People who’ve worked their whole lives in a field know many of the top programs reasonably well. Some know them because they attended these programs as students or taught there as faculty. They’re not guessing. However, there’s no escaping the fact that increasing admissions selectivity is a pretty direct means to increase the number of top students.

I think a key issue here is that “rigor” is not uniform across a university, nor even within a major at a university. In my opinion, al2simon is right in saying that one has to look at the college transcripts in detail. I wish more selectors would do that.

At my university, there are roughly 6,000 courses. Given the number of courses that students take as undergrads, there would be about 15 trillion possible course sequences. Of course, many of those would make no sense, but quite a few of them would, many would even fulfill all of the requirements for a degree, the their rigor would be all over the place.

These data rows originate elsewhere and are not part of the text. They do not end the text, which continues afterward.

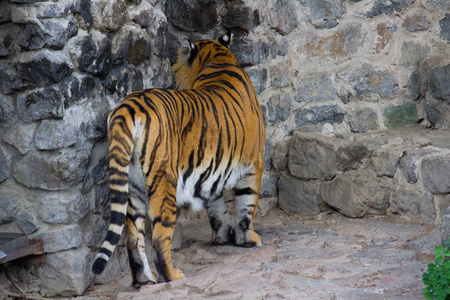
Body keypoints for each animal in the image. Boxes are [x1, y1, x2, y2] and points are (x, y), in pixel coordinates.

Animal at [92, 31, 266, 288]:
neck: (218, 59)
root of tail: (127, 106)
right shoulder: (254, 162)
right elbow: (247, 205)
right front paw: (249, 239)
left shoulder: (212, 169)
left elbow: (216, 206)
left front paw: (222, 235)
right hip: (164, 182)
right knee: (159, 237)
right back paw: (172, 276)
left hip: (133, 186)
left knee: (134, 236)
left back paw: (144, 279)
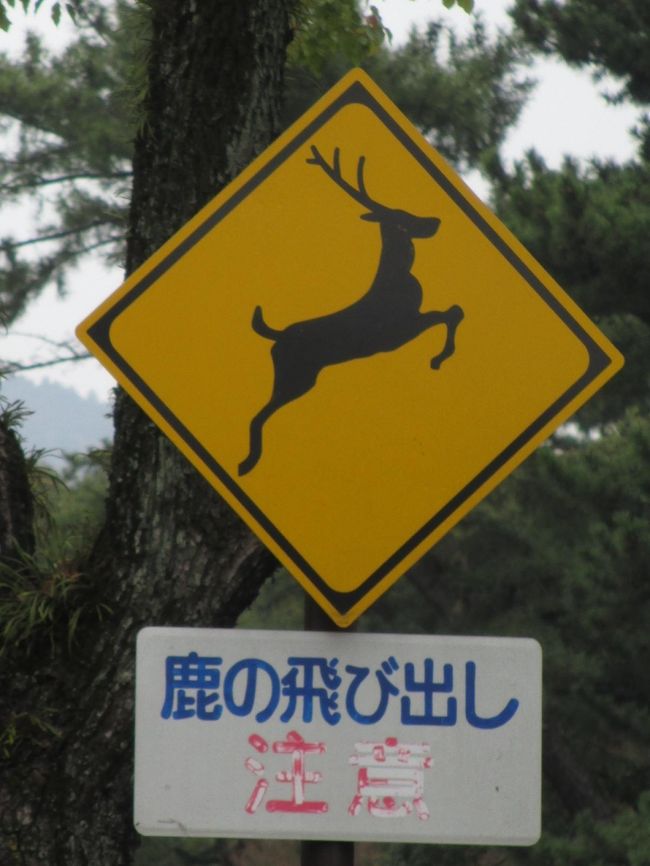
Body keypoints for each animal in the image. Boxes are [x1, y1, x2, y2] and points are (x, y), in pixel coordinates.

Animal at [238, 145, 464, 476]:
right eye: (402, 217)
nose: (435, 221)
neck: (397, 275)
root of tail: (276, 336)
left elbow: (451, 312)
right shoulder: (398, 330)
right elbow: (450, 313)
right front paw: (438, 358)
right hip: (295, 376)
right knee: (259, 415)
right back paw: (247, 463)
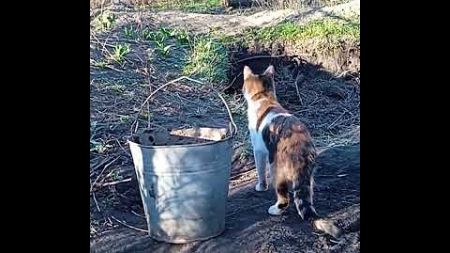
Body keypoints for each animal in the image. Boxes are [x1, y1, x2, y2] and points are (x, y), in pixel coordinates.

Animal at [244, 64, 340, 237]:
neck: (264, 97)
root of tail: (301, 149)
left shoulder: (259, 150)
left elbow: (260, 170)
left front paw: (261, 186)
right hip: (308, 176)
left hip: (276, 167)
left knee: (284, 197)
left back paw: (275, 209)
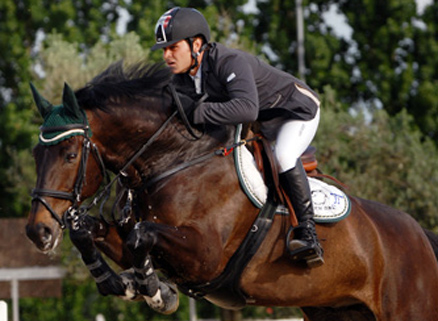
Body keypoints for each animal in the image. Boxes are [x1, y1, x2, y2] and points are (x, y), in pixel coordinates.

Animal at [25, 61, 438, 318]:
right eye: (35, 153)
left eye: (69, 154)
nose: (37, 231)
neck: (174, 158)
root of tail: (420, 235)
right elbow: (94, 234)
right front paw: (124, 282)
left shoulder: (205, 255)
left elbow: (140, 235)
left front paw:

When I read about evaluations to determine whether high-school applicants can do “the work,” I think this concern is inapplicable. There are very few universities in the country where there is anything that could really be termed “the work.” The military academies have a definite baseline of academic performance. Caltech, I think, really has “the work,” at least in terms of the number and types of courses that are required of all majors. There are probably other places that have “the work.” St. John’s, with a uniform curriculum based on great works, has something like “the work.” Hardly anywhere else, including Harvard and Stanford, has “the work.” At either place, a student could opt for a comparatively easy path or a comparatively difficult path. Easy majors exist, but challenging options exist within the easy majors, and some students take them.

Back when I applied to MIT for grad school, the application form included a list of the texts used for all of my science and math courses. Probably the first hurdle for many applicants was just knowing what texts they had used. One can’t completely tell the level of a course from the text, but it does help.

However, outcomes have to be measured against inputs, as well as such factors as the choice of majors.

For example, there are some posters who really push Stevens Institute of Technology based on its Payscale rankings. But Stevens Institute of Technology is mostly engineering and computer science majors, so graduates’ pay levels will generally be higher than for typical colleges. Since Stevens Institute of Technology makes public its own post-graduation survey results by major, it is not difficult to find the real story, which is that its engineering and computer science graduates’ pay levels tend to be similar to those of graduates in the same majors at schools like Alabama and San Jose State.

Of course, that also means that outcomes need to take admission selectivity into context. Stanford graduates may be successful, but is it because they attended Stanford, or would they find much of their success if they attended less selective schools like Alabama or San Jose State? I.e. how much of their success is treatment effect (i.e. based on Stanford actually being better) versus selection effect (i.e. based on the graduates having been selected for success by Stanford’s highly selective admission process)?